Apenas colgó, Ana Sofía se movió como con resorte. Se vistió, bajó las escaleras y, mientras se ponía los zapatos, soltó entre dientes:

—Maldito Elías. Tú de fiesta y yo levantando el tiradero… Antes del divorcio te voy a sacar un cheque con muchos ceros. “Por todas mis desveladas, a ver si no.”

La rabia le hacía vibrar la voz y endurecía sus facciones. En la prisa, no advirtió la diadema con fresitas que aún le coronaba el cabello.

Salió disparada. El motor rugió; las llantas chillaron contra el pavimento, y el auto se lanzó como flecha.

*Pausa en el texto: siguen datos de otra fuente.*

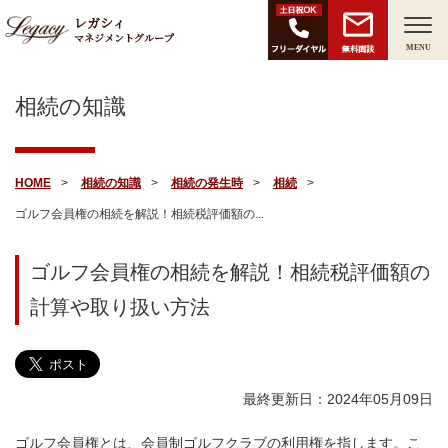
レガシィ
マネジメントグループ
無料面談
MENU
相続の知識
HOME
相続の知識
相続の発生時
相続
ゴルフ会員権の相続を解説！相続税評価額の...
ゴルフ会員権の相続を解説！相続税評価額の
計算や取り扱い方法
最終更新日：2024年05月09日
ゴルフ会員権とは、会員制ゴルフクラブの利用権を指します。こ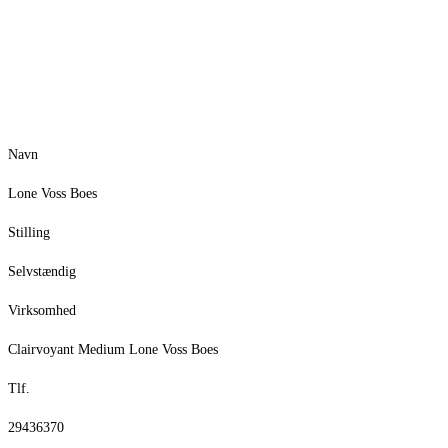
Navn
Lone Voss Boes
Stilling
Selvstændig
Virksomhed
Clairvoyant Medium Lone Voss Boes
Tlf.
29436370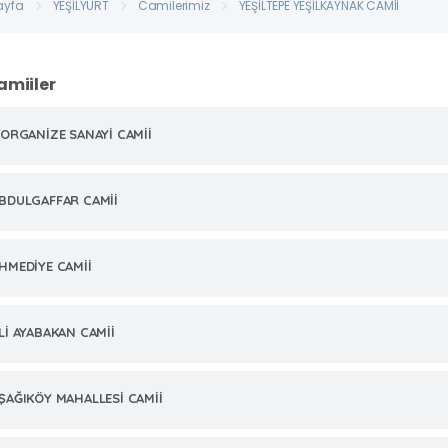
ayfa
YEŞİLYURT
Camilerimiz
YEŞİLTEPE YEŞİLKAYNAK CAMİİ
amiiler
.ORGANİZE SANAYİ CAMİİ
BDULGAFFAR CAMİİ
HMEDİYE CAMİİ
Lİ AYABAKAN CAMİİ
ŞAĞIKÖY MAHALLESİ CAMİİ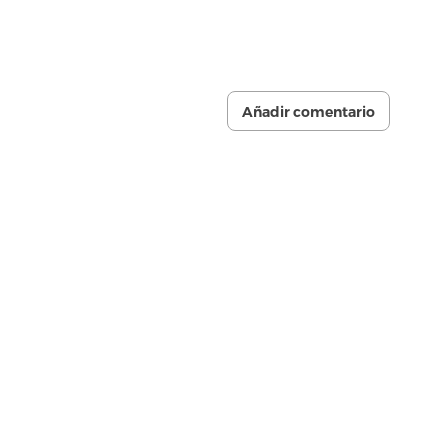
Añadir comentario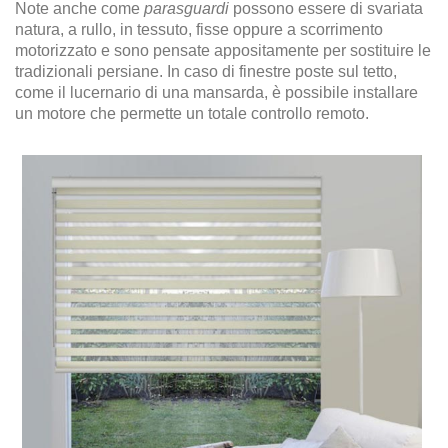
Note anche come
parasguardi
possono essere di svariata
natura, a rullo, in tessuto, fisse oppure a scorrimento
motorizzato e sono pensate appositamente per sostituire le
tradizionali persiane. In caso di finestre poste sul tetto,
come il lucernario di una mansarda, è possibile installare
un motore che permette un totale controllo remoto.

Condujo con el pie pesado y llegó a la torre corporativa de Grupo Cervantes antes de los treinta minutos. Frenó, abrió la puerta sin esperar a que el coche se asentara del todo y caminó con paso decidido hacia la entrada.

Diego iba y venía, marcando surcos de ansiedad en el piso del lobby. Al verla, exhaló como si hubiera encontrado un salvavidas.

—Señora, por fin. ¿Qué le pasa a su señor Ortega? ¿Cómo es posible que un contrato así no pase por su revisión? Eso sí, vivos para jalar más dinero hacia su lado…

“Ya lo sé.” Ana Sofía pensó además que, de no ser por su trabajo a detalle, ese acuerdo nunca se habría firmado.

—Tiene razón, señor Rodríguez —dijo, y en los ojos le destelló una chispa helada—. ¡Elías es un grandísimo imbécil: ciego para el negocio y peor para el corazón!